Excerpted passage:
THREE NUDES, c.1938

Important Australian + International Fine Art
Melbourne
30 April 2014
2

RAH FIZELLE

(1891 - 1964)
THREE NUDES, c.1938

oil on canvas on board

32.0 x 44.5 cm

signed lower right: R. Fizelle

Estimate: 
$40,000 - 60,000
Sold for $45,600 (inc. BP) in Auction 35 - 30 April 2014, Melbourne
Provenance

Joseph Brown Gallery, Melbourne
Private collection, Melbourne, acquired from the above in November 1976

Exhibited

Spring exhibition 1976, Joseph Brown Gallery, Melbourne, 18-29 October 1976, cat. 40
Balson - Fizelle - Hinder: An Exhibition of Abstract Art in Sydney 1930 to 1960, Sotheby's Gallery, Sydney, 1998 (illus. in exhibition catalogue)
Modern Australian Painting, Charles Nodrum Gallery, Melbourne, 12 April - 5 May 2012, cat. 15 (illus. in exhibition catalogue)

Apply what you read:
a – Reproduce the Three Nudes catalogue entry word for word, beginning at the words "Spring exhibition 1976, Joseph" and stopping after "15 (illus. in exhibition catalogue)".
b – In the Three Nudes catalogue entry, what price did the painting sell for?
c – Extend the Three Nudes catalogue entry onward from its final line.

Given data:
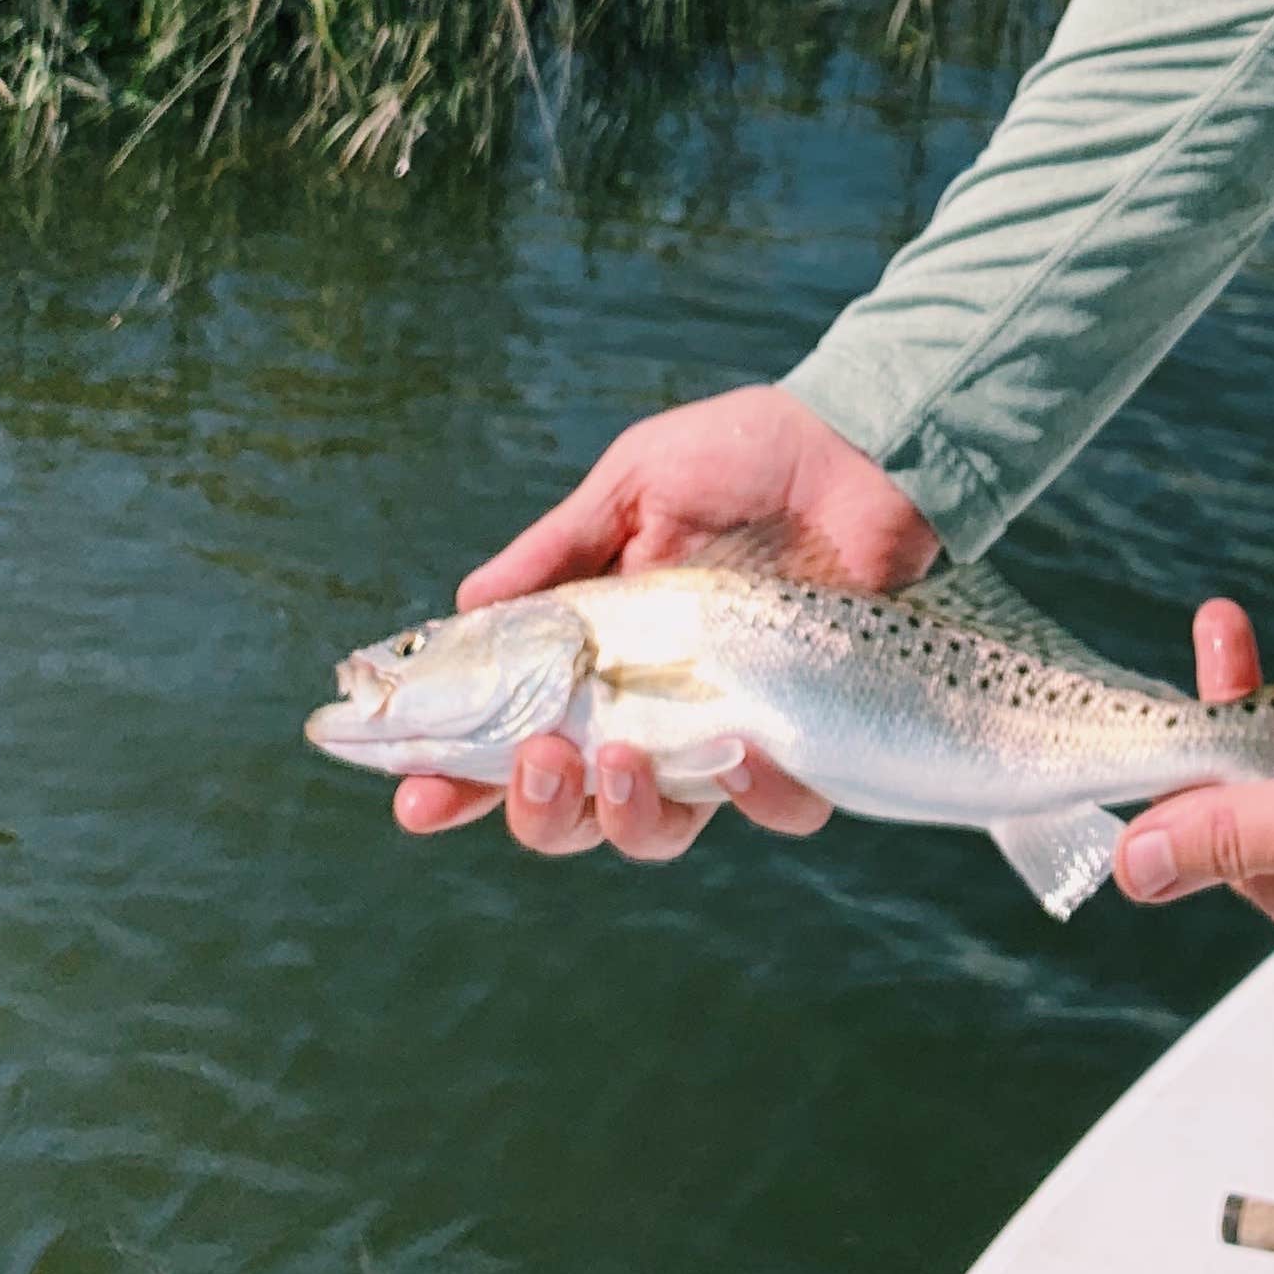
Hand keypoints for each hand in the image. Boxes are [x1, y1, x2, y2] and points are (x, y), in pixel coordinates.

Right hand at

Per-task answers:
a –
Spring exhibition 1976, Joseph Brown Gallery, Melbourne, 18-29 October 1976, cat. 40
Balson - Fizelle - Hinder: An Exhibition of Abstract Art in Sydney 1930 to 1960, Sotheby's Gallery, Sydney, 1998 (illus. in exhibition catalogue)
Modern Australian Painting, Charles Nodrum Gallery, Melbourne, 12 April - 5 May 2012, cat. 15 (illus. in exhibition catalogue)

b – $45,600 (inc. BP)

c –
Literature

Chambers, N., 'The Mathematisation of Nature in the Work of Balson, Fizelle and Hinder', in Balson - Fizelle - Hinder: An Exhibition of Abstract Art in Sydney 1930 to 1960, Sotheby's Gallery, Sydney, 1998

Catalogue text

'We were united in one belief, the constructive approach to painting, and this insistence on the abstract elements in building a design was the keynote of our teaching with both Lhote and Gleizes.1

The following excerpt is from Harding L., 'Rah Fizelle's images of the city and Sydney mural painting', in Edward, D. (ed.), Sydney Moderns: Art for a New World, Art Gallery of New South Wales, Sydney, 2013, p. 170:

'[Dorrit] Black's Modern Art Centre (1931-1933) played a brief but important role in introducing European modernism and most notably, cubist methods, to Sydney, the spirit of which continued when Fizelle and Crowley opened their own school at 215a George Street. The curriculum was initially based on Crowley's experiences at the Académie Lhote in Paris, which taught a modified version of cubism popular with English-speaking students.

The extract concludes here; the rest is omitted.